Entlassmanagement

In vielen Fällen ist mit der Entlassung aus dem Krankenhaus der Heilungsprozess noch nicht abgeschlossen und eine nachstationäre Versorgung erforderlich. Damit Sie in dieser Situation nicht alleine gelassen werden, bietet Ihnen das Hümmling Hospital im Rahmen des Entlassmanagements Unterstützung in allen Bereichen rund um die Organisation einer lückenlosen Anschlussversorgung an, wie beispielsweise die Beantragung einer medizinischen Anschlussrehabilitation oder eines Pflegegrades, die Versorgung mit Hilfsmitteln oder Medikamenten oder die Einschaltung eines ambulanten Pflegedienstes.

Alle gesetzlich versicherten Patienten, die einer unmittelbaren Anschlussversorgung bedürfen, haben seit dem 01.10.2017 einen gesetzlichen Anspruch auf Leistungen nach dem Entlassmanagement. Dies gilt für Patienten der Hauptabteilungen des Krankenhauses, nicht für die Patienten der Belegabteilungen.

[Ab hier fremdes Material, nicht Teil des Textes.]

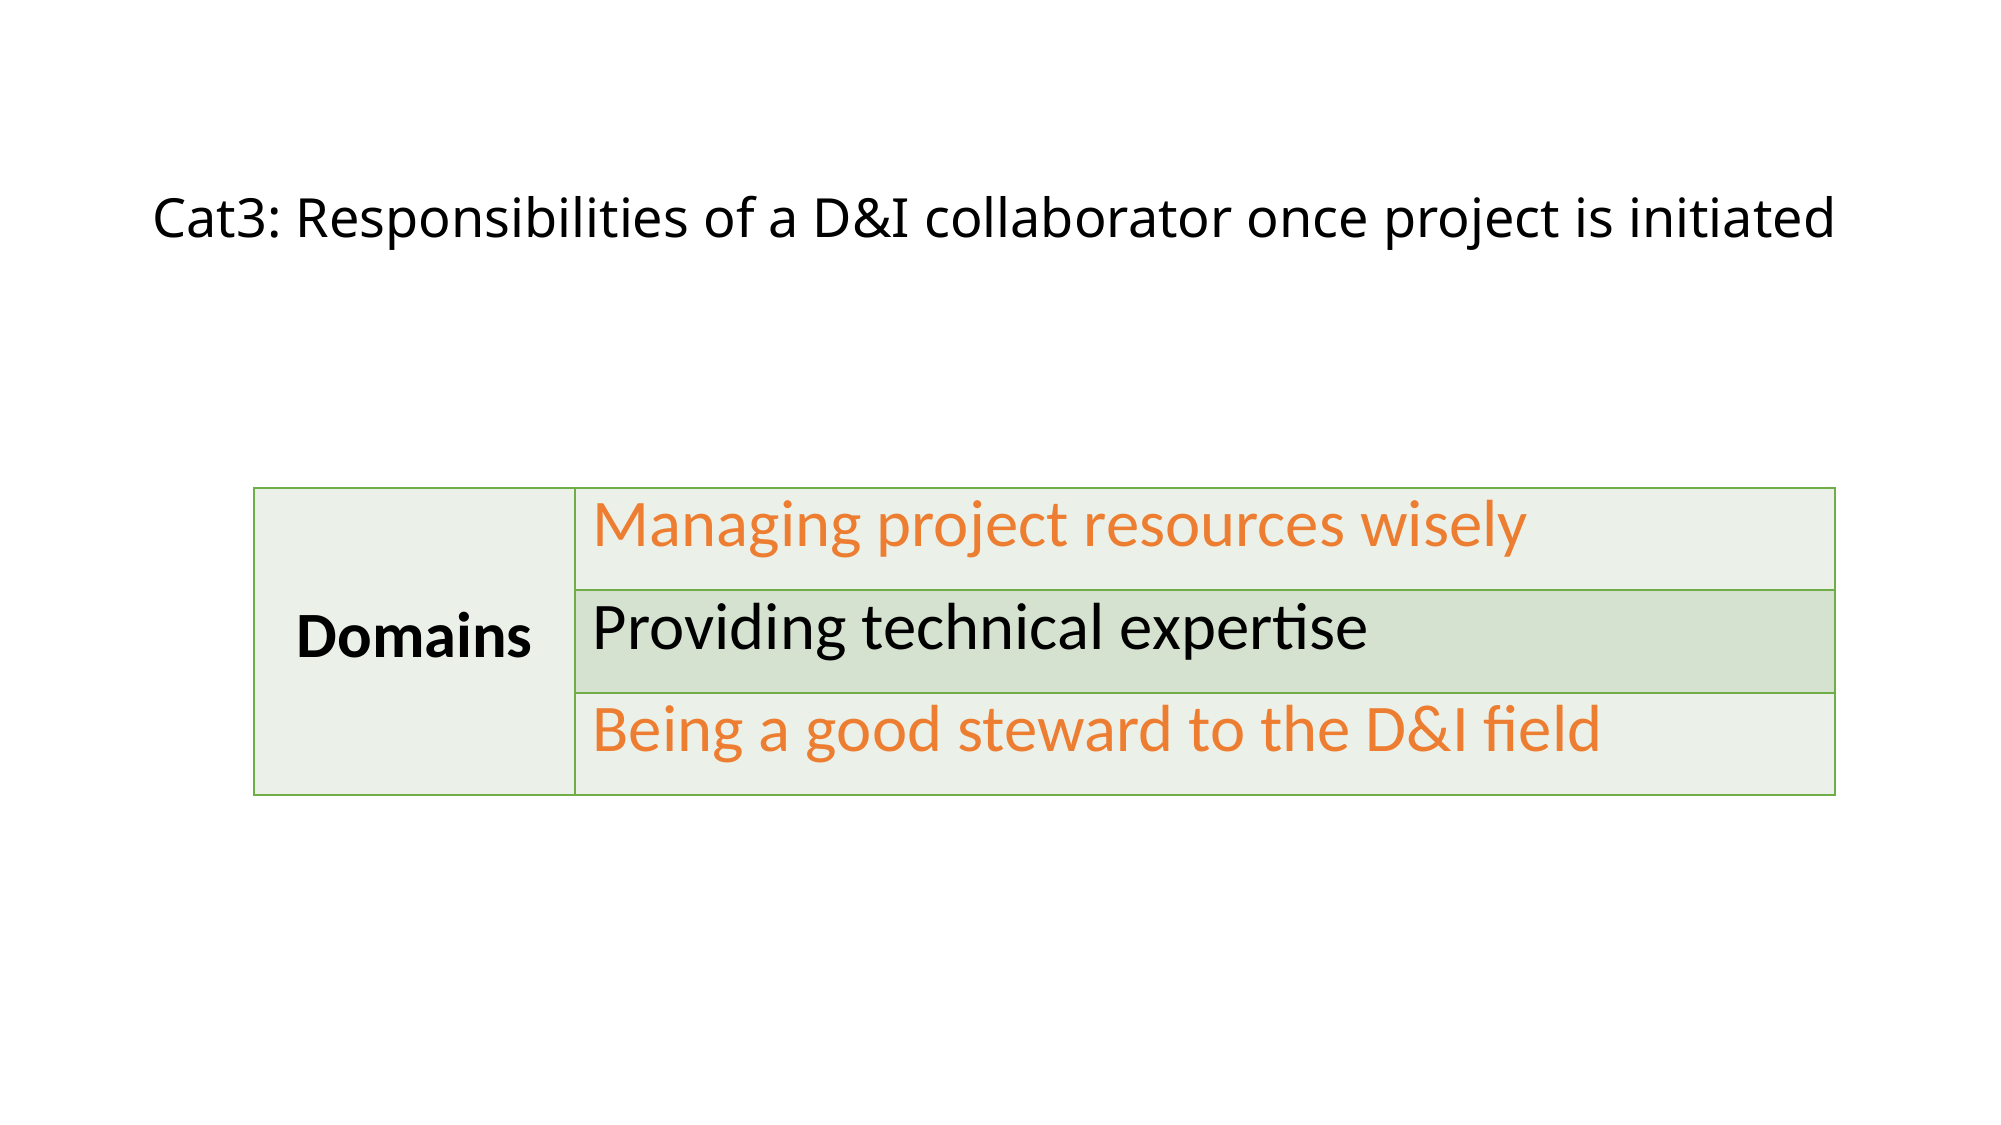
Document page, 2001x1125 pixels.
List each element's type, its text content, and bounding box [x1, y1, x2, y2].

table_header Managing project resources wisely [576, 489, 1834, 589]
table_cell Being a good steward to the D&I field [576, 694, 1834, 794]
table_header Domains [255, 489, 574, 794]
table_cell Providing technical expertise [576, 591, 1834, 692]
title Cat3: Responsibilities of a D&I collaborator once project is initiated [137, 145, 1863, 364]
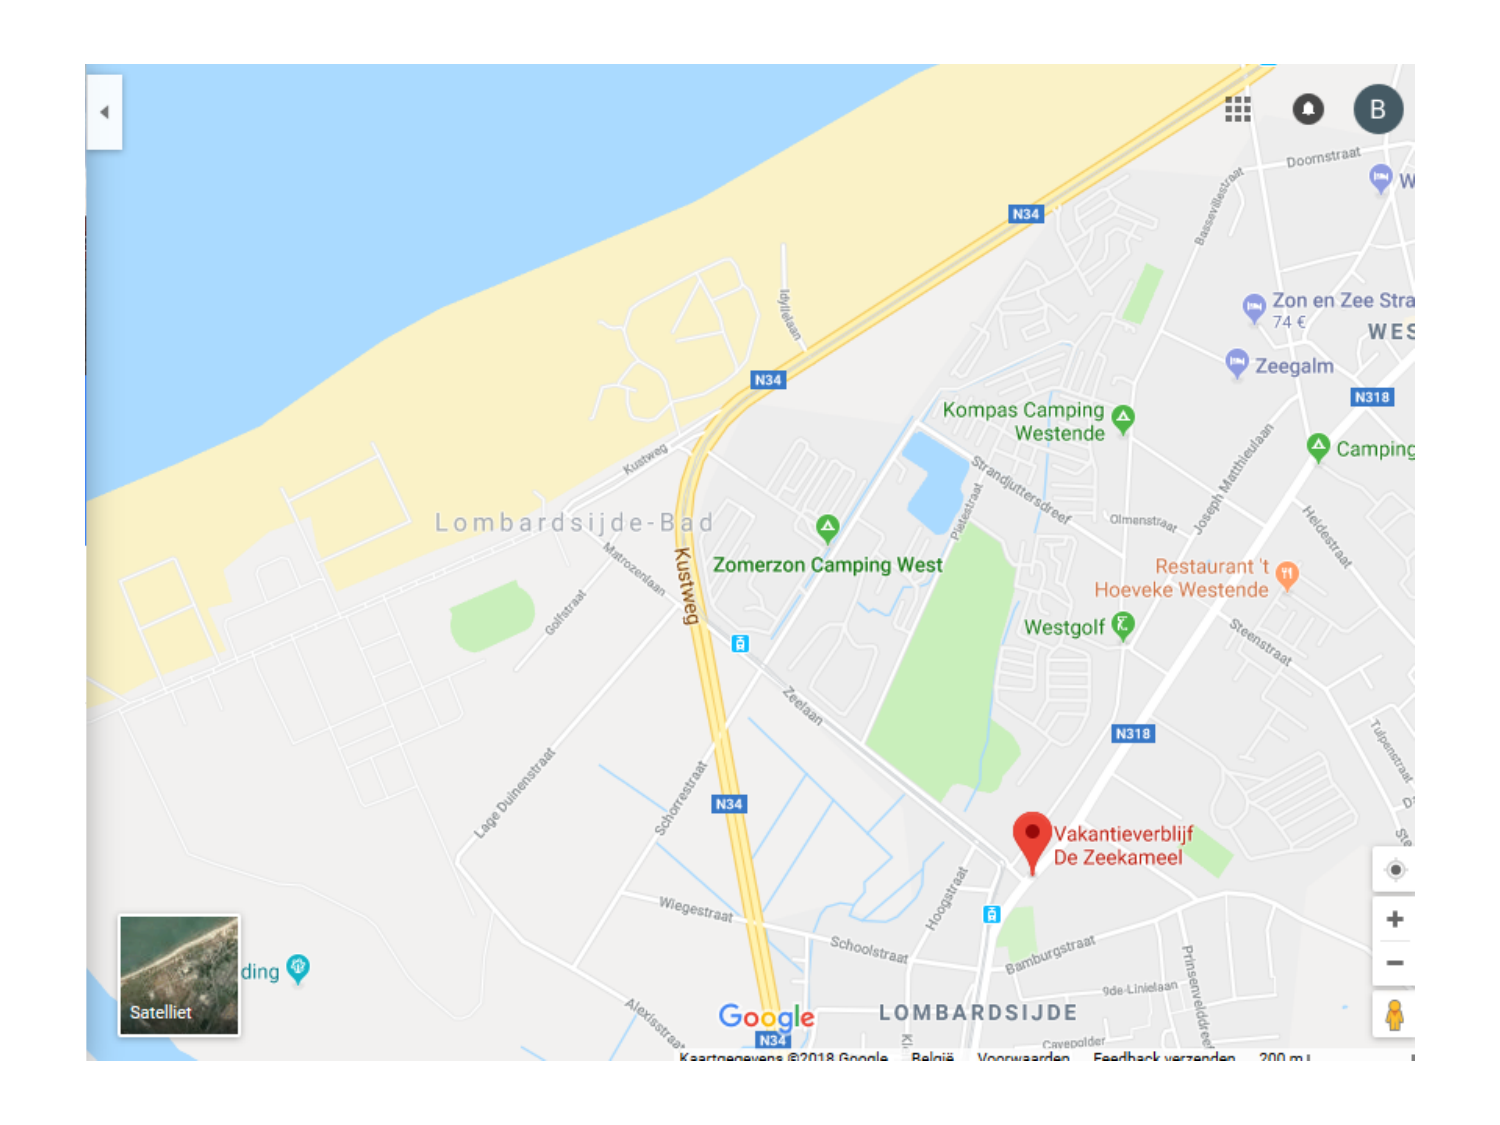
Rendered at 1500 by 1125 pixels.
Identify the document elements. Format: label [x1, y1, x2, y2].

picture [84, 64, 1415, 1061]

Der Gesetzgeber schreibt im Zusammenhang mit dem Entlassmanagement zwei Anlagen vor: Anlage 1a und 1b (siehe unten).

 

Was genau bedeutet das Entlassmangement für Sie?

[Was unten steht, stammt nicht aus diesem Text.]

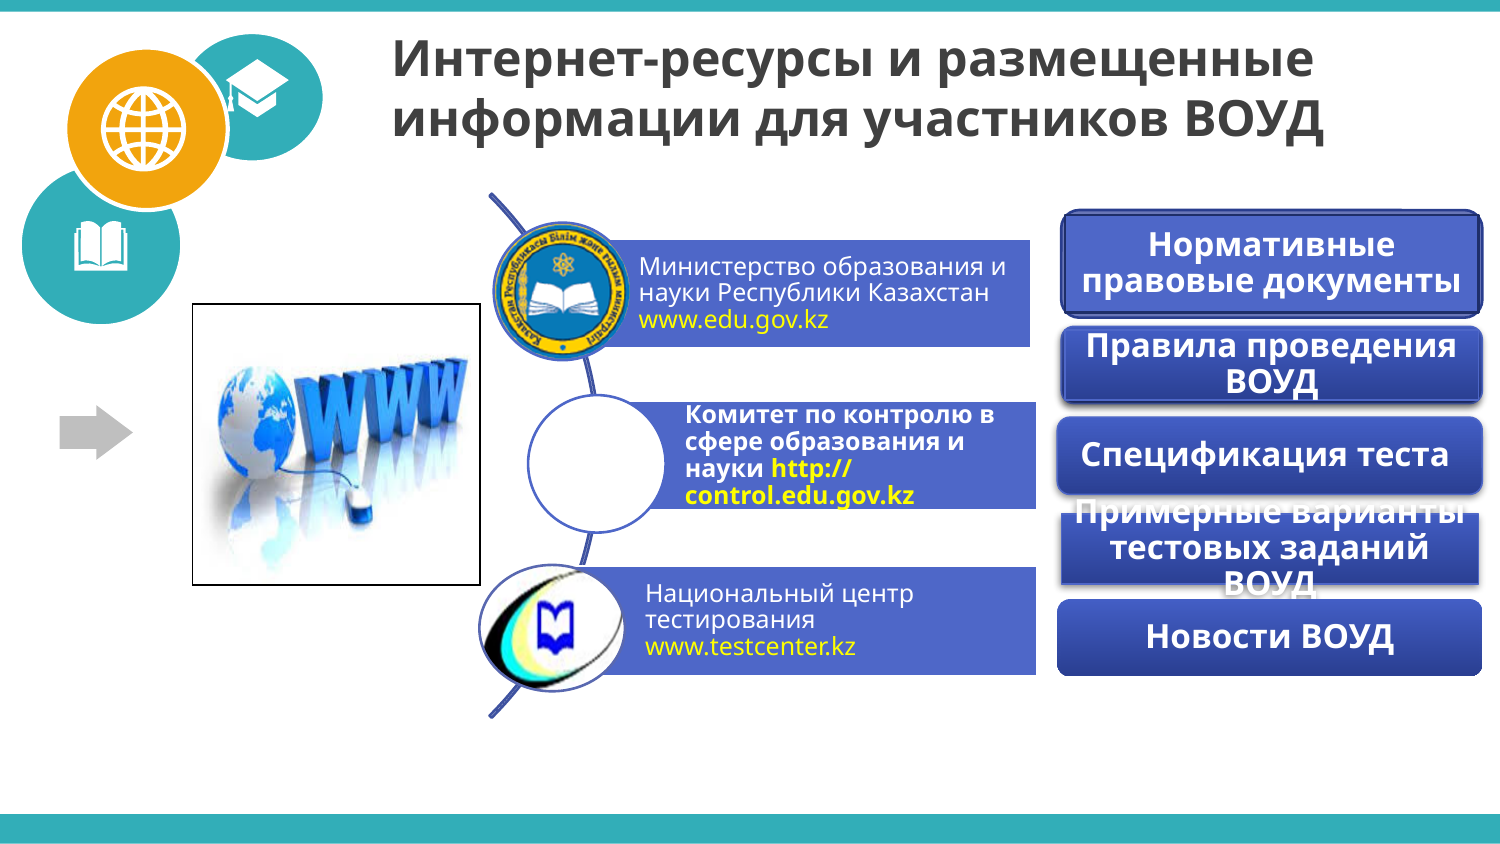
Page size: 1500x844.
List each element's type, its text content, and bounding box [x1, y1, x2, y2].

text_box [191, 29, 327, 165]
text_box [223, 57, 291, 119]
text_box [17, 167, 185, 329]
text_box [1060, 326, 1483, 404]
text_box Примерные варианты тестовых заданий ВОУД [1061, 514, 1479, 584]
picture [193, 304, 479, 585]
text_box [1057, 598, 1483, 677]
text_box [72, 218, 130, 273]
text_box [479, 180, 1044, 732]
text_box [1056, 416, 1483, 495]
text_box [63, 45, 230, 213]
text_box Интернет-ресурсы и размещенные информации для участников ВОУД [376, 18, 1500, 154]
text_box [59, 405, 133, 460]
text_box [1060, 209, 1483, 318]
text_box [98, 84, 189, 174]
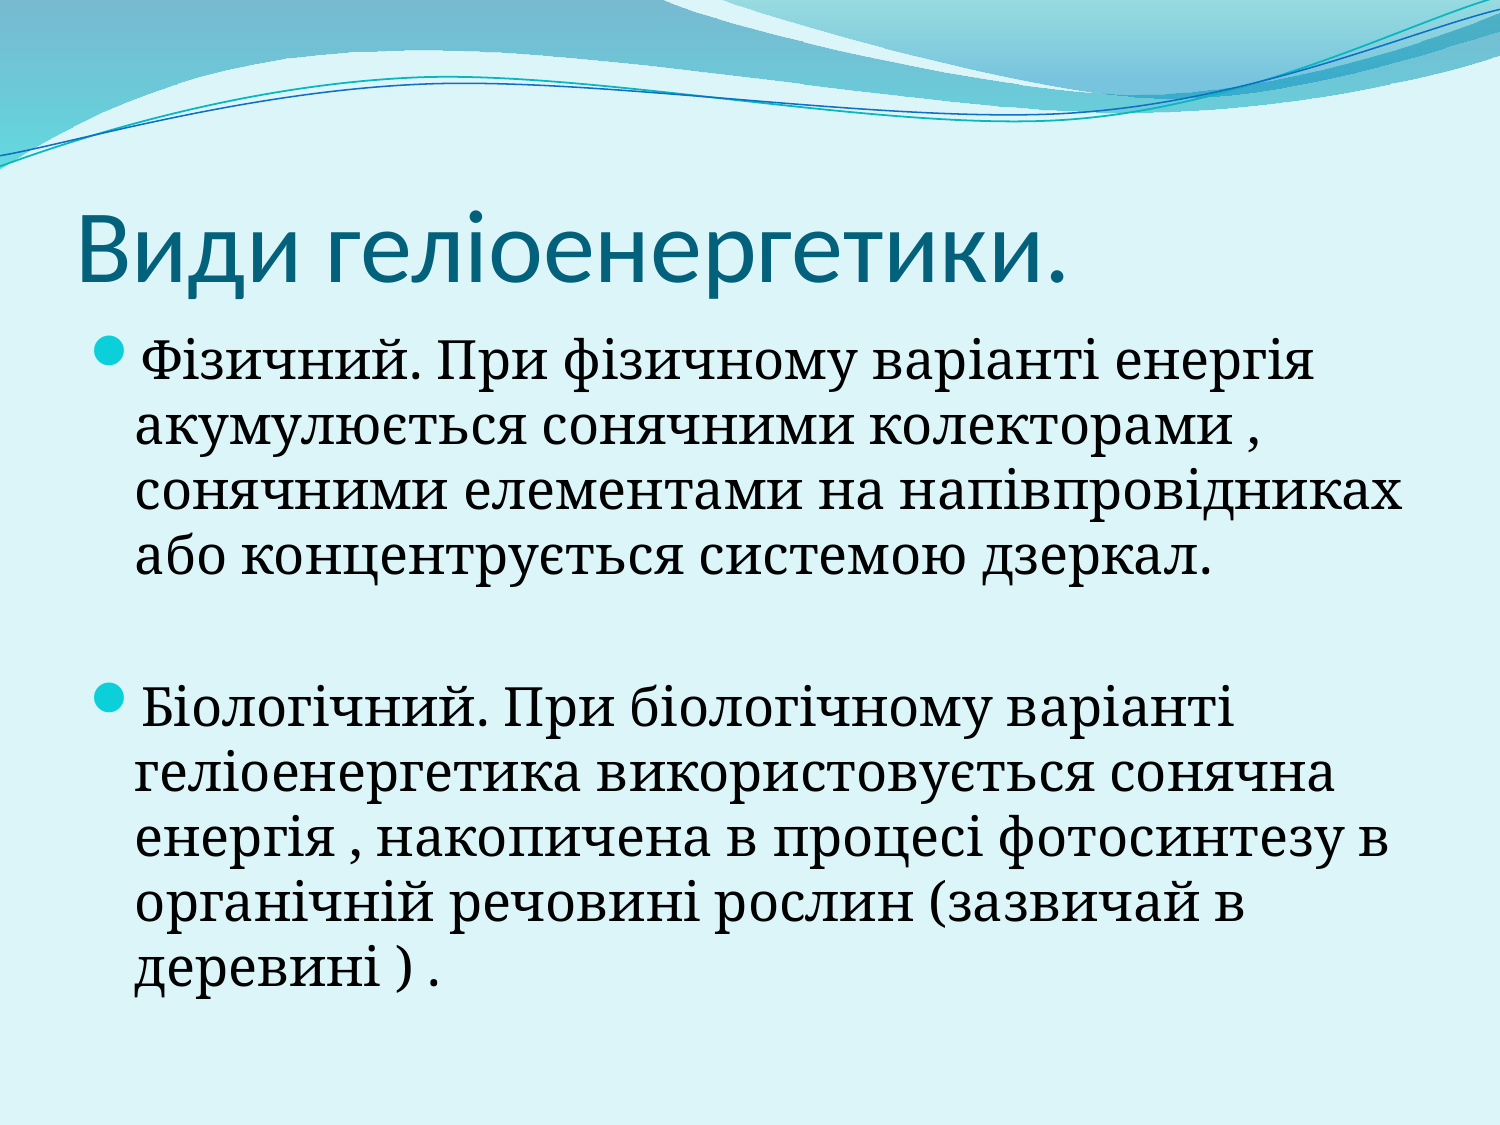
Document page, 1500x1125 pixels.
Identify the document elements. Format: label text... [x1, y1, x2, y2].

Wenn Sie als Patient Unterstützung in der Regelung der Anschlussversorgung wünschen, bitten wir Sie die beiden genannten Anlagen zu unterschreiben, sofern dies nicht bereits bei der administrativen Aufnahme erfolgt ist. Unsere Mitarbeiter werden entsprechend auf Sie zukommen und um Ihre Unterschrift bitten.
Im Prozess des Entlassmanagements sind verschiedene Berufsgruppen (Arzt, Pflege, Therapeuten, Sozialarbeiter) beteiligt, die bereits frühzeitig einen erforderlichen Unterstützungsbedarf prüfen.
Stellen wir fest, dass Sie als Patient ein Entlassmanagement benötigen, wird ein Entlassplan erstellt. In Absprache mit Ihnen, Ihrem Vorsorgebevollmächtigten oder Betreuer kümmern wir uns um die erforderliche Organisation und nehmen bei Bedarf beispielsweise Kontakt zum Haus- oder Facharzt, der Rehabilitationsklinik oder zum Sanitätshaus auf.
Am Entlassungstag erhalten Sie als Patient und Ihr weiterbehandelnder Arzt einen Entlassungsbrief.
Der Krankenhausarzt hat auch die Möglichkeit in einem begrenzten Umfang (bis zu sieben Tage) eine Krankschreibung (AU) auszustellen oder bei Bedarf Heil – oder Hilfsmittel zu verordnen.
Sie als Patient haben selbstverständlich das Recht auf freie Wahl des Leistungsanbieters (Sanitätshaus, Ambulanter Pflegedienst etc.), es sei denn Ihre Krankenkasse hat entsprechend andere Vorgaben.

 

Ansprechpartner

1. Die Ärzte und Gesundheits- und Krankenpfleger der Station, auf der Sie behandelt werden.
2. Der Sozialdienst


Anlage 1a: Patienteninformation zum Entlassmanagement nach § 39 Abs. 1a SGB V

Diese Anlage informiert Sie über den gesetzlichen Anspruch des Entlassmanagements durch das Krankenhaus und die Erforderlichkeit einer schriftlichen Einwilligung, damit die Kranken- und Pflegekassen ihrem Unterstützungsauftrag im Rahmen des Entlassmanagements nachkommen können und das Krankenhaus Kontakt zu Leistungserbringern (Ärzten, Sanitätshäusern, Reha-Kliniken etc.) aufnehmen kann.
Sie haben als Patient selbstverständlich das Recht das Entlassmanagement abzulehnen. Dies kann jedoch dazu führen, dass Anschlussmaßnahmen möglicherweise nicht rechtzeitig eingeleitet oder beginnen können. Auch haben Sie jederzeit ein Widerrufsrecht.

 

Anlage 1b: Einwilligung in das Entlassmanagement

Mit dieser Anlage willigen Sie ein, dass das Krankenhaus für Sie ein Entlassmanagement durchführt und damit Ihre Anschlussversorgung gewährleistet. Hierzu gehört auch die Kontaktaufnahme zu Leistungserbringern und die Weitergabe der erforderlichen Daten.
Ebenso willigen Sie in die Unterstützung durch Ihre Kranken- und Pflegekasse ein. Die erforderlichen Daten im Zusammenhang mit dem Entlassmanagement können dann Ihrer Kranken- und Pflegekasse übermittelt werden, damit diese bei Bedarf das Entlassmanagement unterstützen kann. Auch wird auf Ihr Widerrufsrecht hingewiesen.